А любовь это иное, которое к смыслу личности и ее поиску истины может иметь отношение, а может и не иметь. На таком скандальном релятивизме строится сексуальная эмансипация, играющая не последнюю роль в становлении современной личности и мировой культуры. Именно с этого разрушительного релятивизма начались освобождение женщины, сексуальная революция, развитие неполитического либерализма в России и интеграция русского человека в процессы формирования нового культурного многообразия в мире, глобализации. Но лермонтовского модерна оказалось недостаточно, чтобы окончательно расчленить смыслы «любви» и «личности». Лермонтовский Демон наивная душа. Он, полюбив, захотел и к презираемым им людям вернуться, и с презираемым им Богом примириться. Какую задачу хотел он решить, какие новые культурные формы создать? Но потребность в глобализации нарастала, и Россия все более втягивалась в ее процессы. Поэтому задача углубить анализ, чтобы создавать новые культурные формы, оставалась. Надо было довести до конца дело, начатое Лермонтовым, и сказать, что любовь сама по себе не может быть последним основанием. Последним основанием является личность, смысл личности, способность быть личностью, а любовь, наряду с другими смыслами – один из путей формирования личности как основания человеческого. Надо было сорвать маску с любви, претендующей на то, чтобы быть Богом. И надо было сорвать маску с личности, тоже претендующей на то, чтобы быть Богом. И надо было сказать, что они, как путь и цель, один без другого не могут, но для того, чтобы этот синтез состоялся, надо было разделить смыслы «любви» и «личности» друг от друга. Это разделение сделал Пелевин, потому что прошел через лед и пламень постмодернистского опыта, принял постмодернистскую критику оснований, но не абсолютизировал ее, а над нею поднялся.

И, завершая диалог с просвещенным эстетом – моим воображаемым оппонентом, я мог бы теперь сказать ему – пусть Пелевин матершинник и мистификатор, и пусть для него нет ничего святого, но в той части его творчества, которую я проанализировал, разве он не конструктивный писатель? И разве в этой части он не идет по пути русских классиков? Разве не продолжает начатую ими реформу российского сознания?

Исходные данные
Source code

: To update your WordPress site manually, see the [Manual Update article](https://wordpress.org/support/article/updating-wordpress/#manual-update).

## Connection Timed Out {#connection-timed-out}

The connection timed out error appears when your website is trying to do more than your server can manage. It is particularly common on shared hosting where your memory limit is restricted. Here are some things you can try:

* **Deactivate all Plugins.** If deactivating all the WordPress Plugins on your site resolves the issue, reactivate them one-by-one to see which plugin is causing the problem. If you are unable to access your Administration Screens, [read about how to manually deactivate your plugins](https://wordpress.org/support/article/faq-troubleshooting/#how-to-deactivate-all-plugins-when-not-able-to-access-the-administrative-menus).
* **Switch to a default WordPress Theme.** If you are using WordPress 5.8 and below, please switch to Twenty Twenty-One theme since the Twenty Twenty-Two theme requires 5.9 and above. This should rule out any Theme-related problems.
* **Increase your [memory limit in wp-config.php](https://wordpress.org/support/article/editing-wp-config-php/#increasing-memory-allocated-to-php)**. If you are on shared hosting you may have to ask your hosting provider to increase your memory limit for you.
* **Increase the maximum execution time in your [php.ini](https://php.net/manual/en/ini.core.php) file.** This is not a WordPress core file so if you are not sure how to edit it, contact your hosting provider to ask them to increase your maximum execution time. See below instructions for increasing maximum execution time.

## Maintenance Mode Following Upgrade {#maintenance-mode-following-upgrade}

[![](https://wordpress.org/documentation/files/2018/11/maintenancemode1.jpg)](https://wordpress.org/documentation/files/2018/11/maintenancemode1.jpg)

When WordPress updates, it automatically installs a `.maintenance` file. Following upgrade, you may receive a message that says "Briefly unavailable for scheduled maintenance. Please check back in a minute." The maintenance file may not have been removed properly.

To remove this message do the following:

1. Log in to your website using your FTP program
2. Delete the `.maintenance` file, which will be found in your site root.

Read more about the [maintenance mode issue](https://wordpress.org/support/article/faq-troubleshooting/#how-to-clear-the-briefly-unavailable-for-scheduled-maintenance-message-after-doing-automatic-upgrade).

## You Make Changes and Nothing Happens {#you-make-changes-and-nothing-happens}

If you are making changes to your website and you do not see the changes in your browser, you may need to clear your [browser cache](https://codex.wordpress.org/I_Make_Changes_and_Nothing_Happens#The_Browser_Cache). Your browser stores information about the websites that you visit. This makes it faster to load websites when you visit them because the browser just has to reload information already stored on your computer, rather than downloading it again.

Задания |
- a) Что в тексте о Лермонтове и Пелевине названо последним основанием?
- b) Допишите текст о Лермонтове и Пелевине, начав сразу после его последнего предложения.
Строки получены из другого источника.

Ответы |
- a) Личность, смысл личности, способность быть личностью.

- b)
Сейчас в приличном московском обществе о любви не говорят. Не то чтобы дурной тон. А свидетельство того, что человек не в курсе. Самое большее, о чем говорят, раз уж беседа повернулась в сторону лирики, о природе дара, дарения… французская мода! Но о природе любви? Вы где находитесь? Кто заговорил? Пелевин? Да. Постмодернист? Он пролагает дорогу… не знаю,.. к чему-то совершенно новому, но вместе с тем, в чем-то существенном сохраняющему пушкинско-лермонтовские очертания, назову это… неоклассикой.
Лермонтов – Булгаков – Пелевин
А теперь, после того, как я что-то существенное, как мне показалось, сказал о конструктивности мысли Пелевина, я должен вернуться к тому, с чего начал – к пелевинскому разрушению и дать ему оценку. Для моего оппонента эти оценки покажутся кощунством, но что делать? – в кощунстве литературная критика до сих пор обвиняет и Фонвизина, и Пушкина, и Лермонтова, и Булгакова.

Пелевин, господа, делает великое дело – обрубает культурные корни. Так радикально этого до него никто не делал.

Читая классиков, я думал – ну, скажите, великие русские писатели, что во всех бедах России виновна культура, которую создал русский народ. Прокричите, пропойте, пропишите, сыграйте на сцене, что русская культура – основной враг динамичного человека, пытающегося адекватно отвечать на вызовы современности. И что надо не просто критиковать русских людей, называя их, к примеру, «мертвыми душами», а, расчленив «мертводушность» на, скажем, соборность народа, порождающую авторитарность, и авторитарность Бога (вождя), порождающую соборность, назвать эти, или другие, основные ценности русской культуры главными врагами развития личности в России. Надо идти к культурным основаниям «мертводушной» культуры и анализировать ее изнутри.

Просто сказать, а как сделать?

Только Лермонтов в XIX в. и Булгаков в XX осмелились поднять руку на священную корову. Остальные великие не дотягивали до лермонтовско-булгаковского вызова. После Булгакова вакуум. Критика общества была (Зощенко, Ильф, Петров, Войнович, Окуджава, Высоцкий), но почти не было критики культурных оснований. Нужен был новый лермонтовский «железный стих, облитый горечью и злостью» и в этом стихе надо было ответить на вопрос Чаадаева – куда из ряда разумного существования выпадает русский человек.

Не осмеливались. И вдруг в начале XXI в. пелевинское – «недосверхчеловеки».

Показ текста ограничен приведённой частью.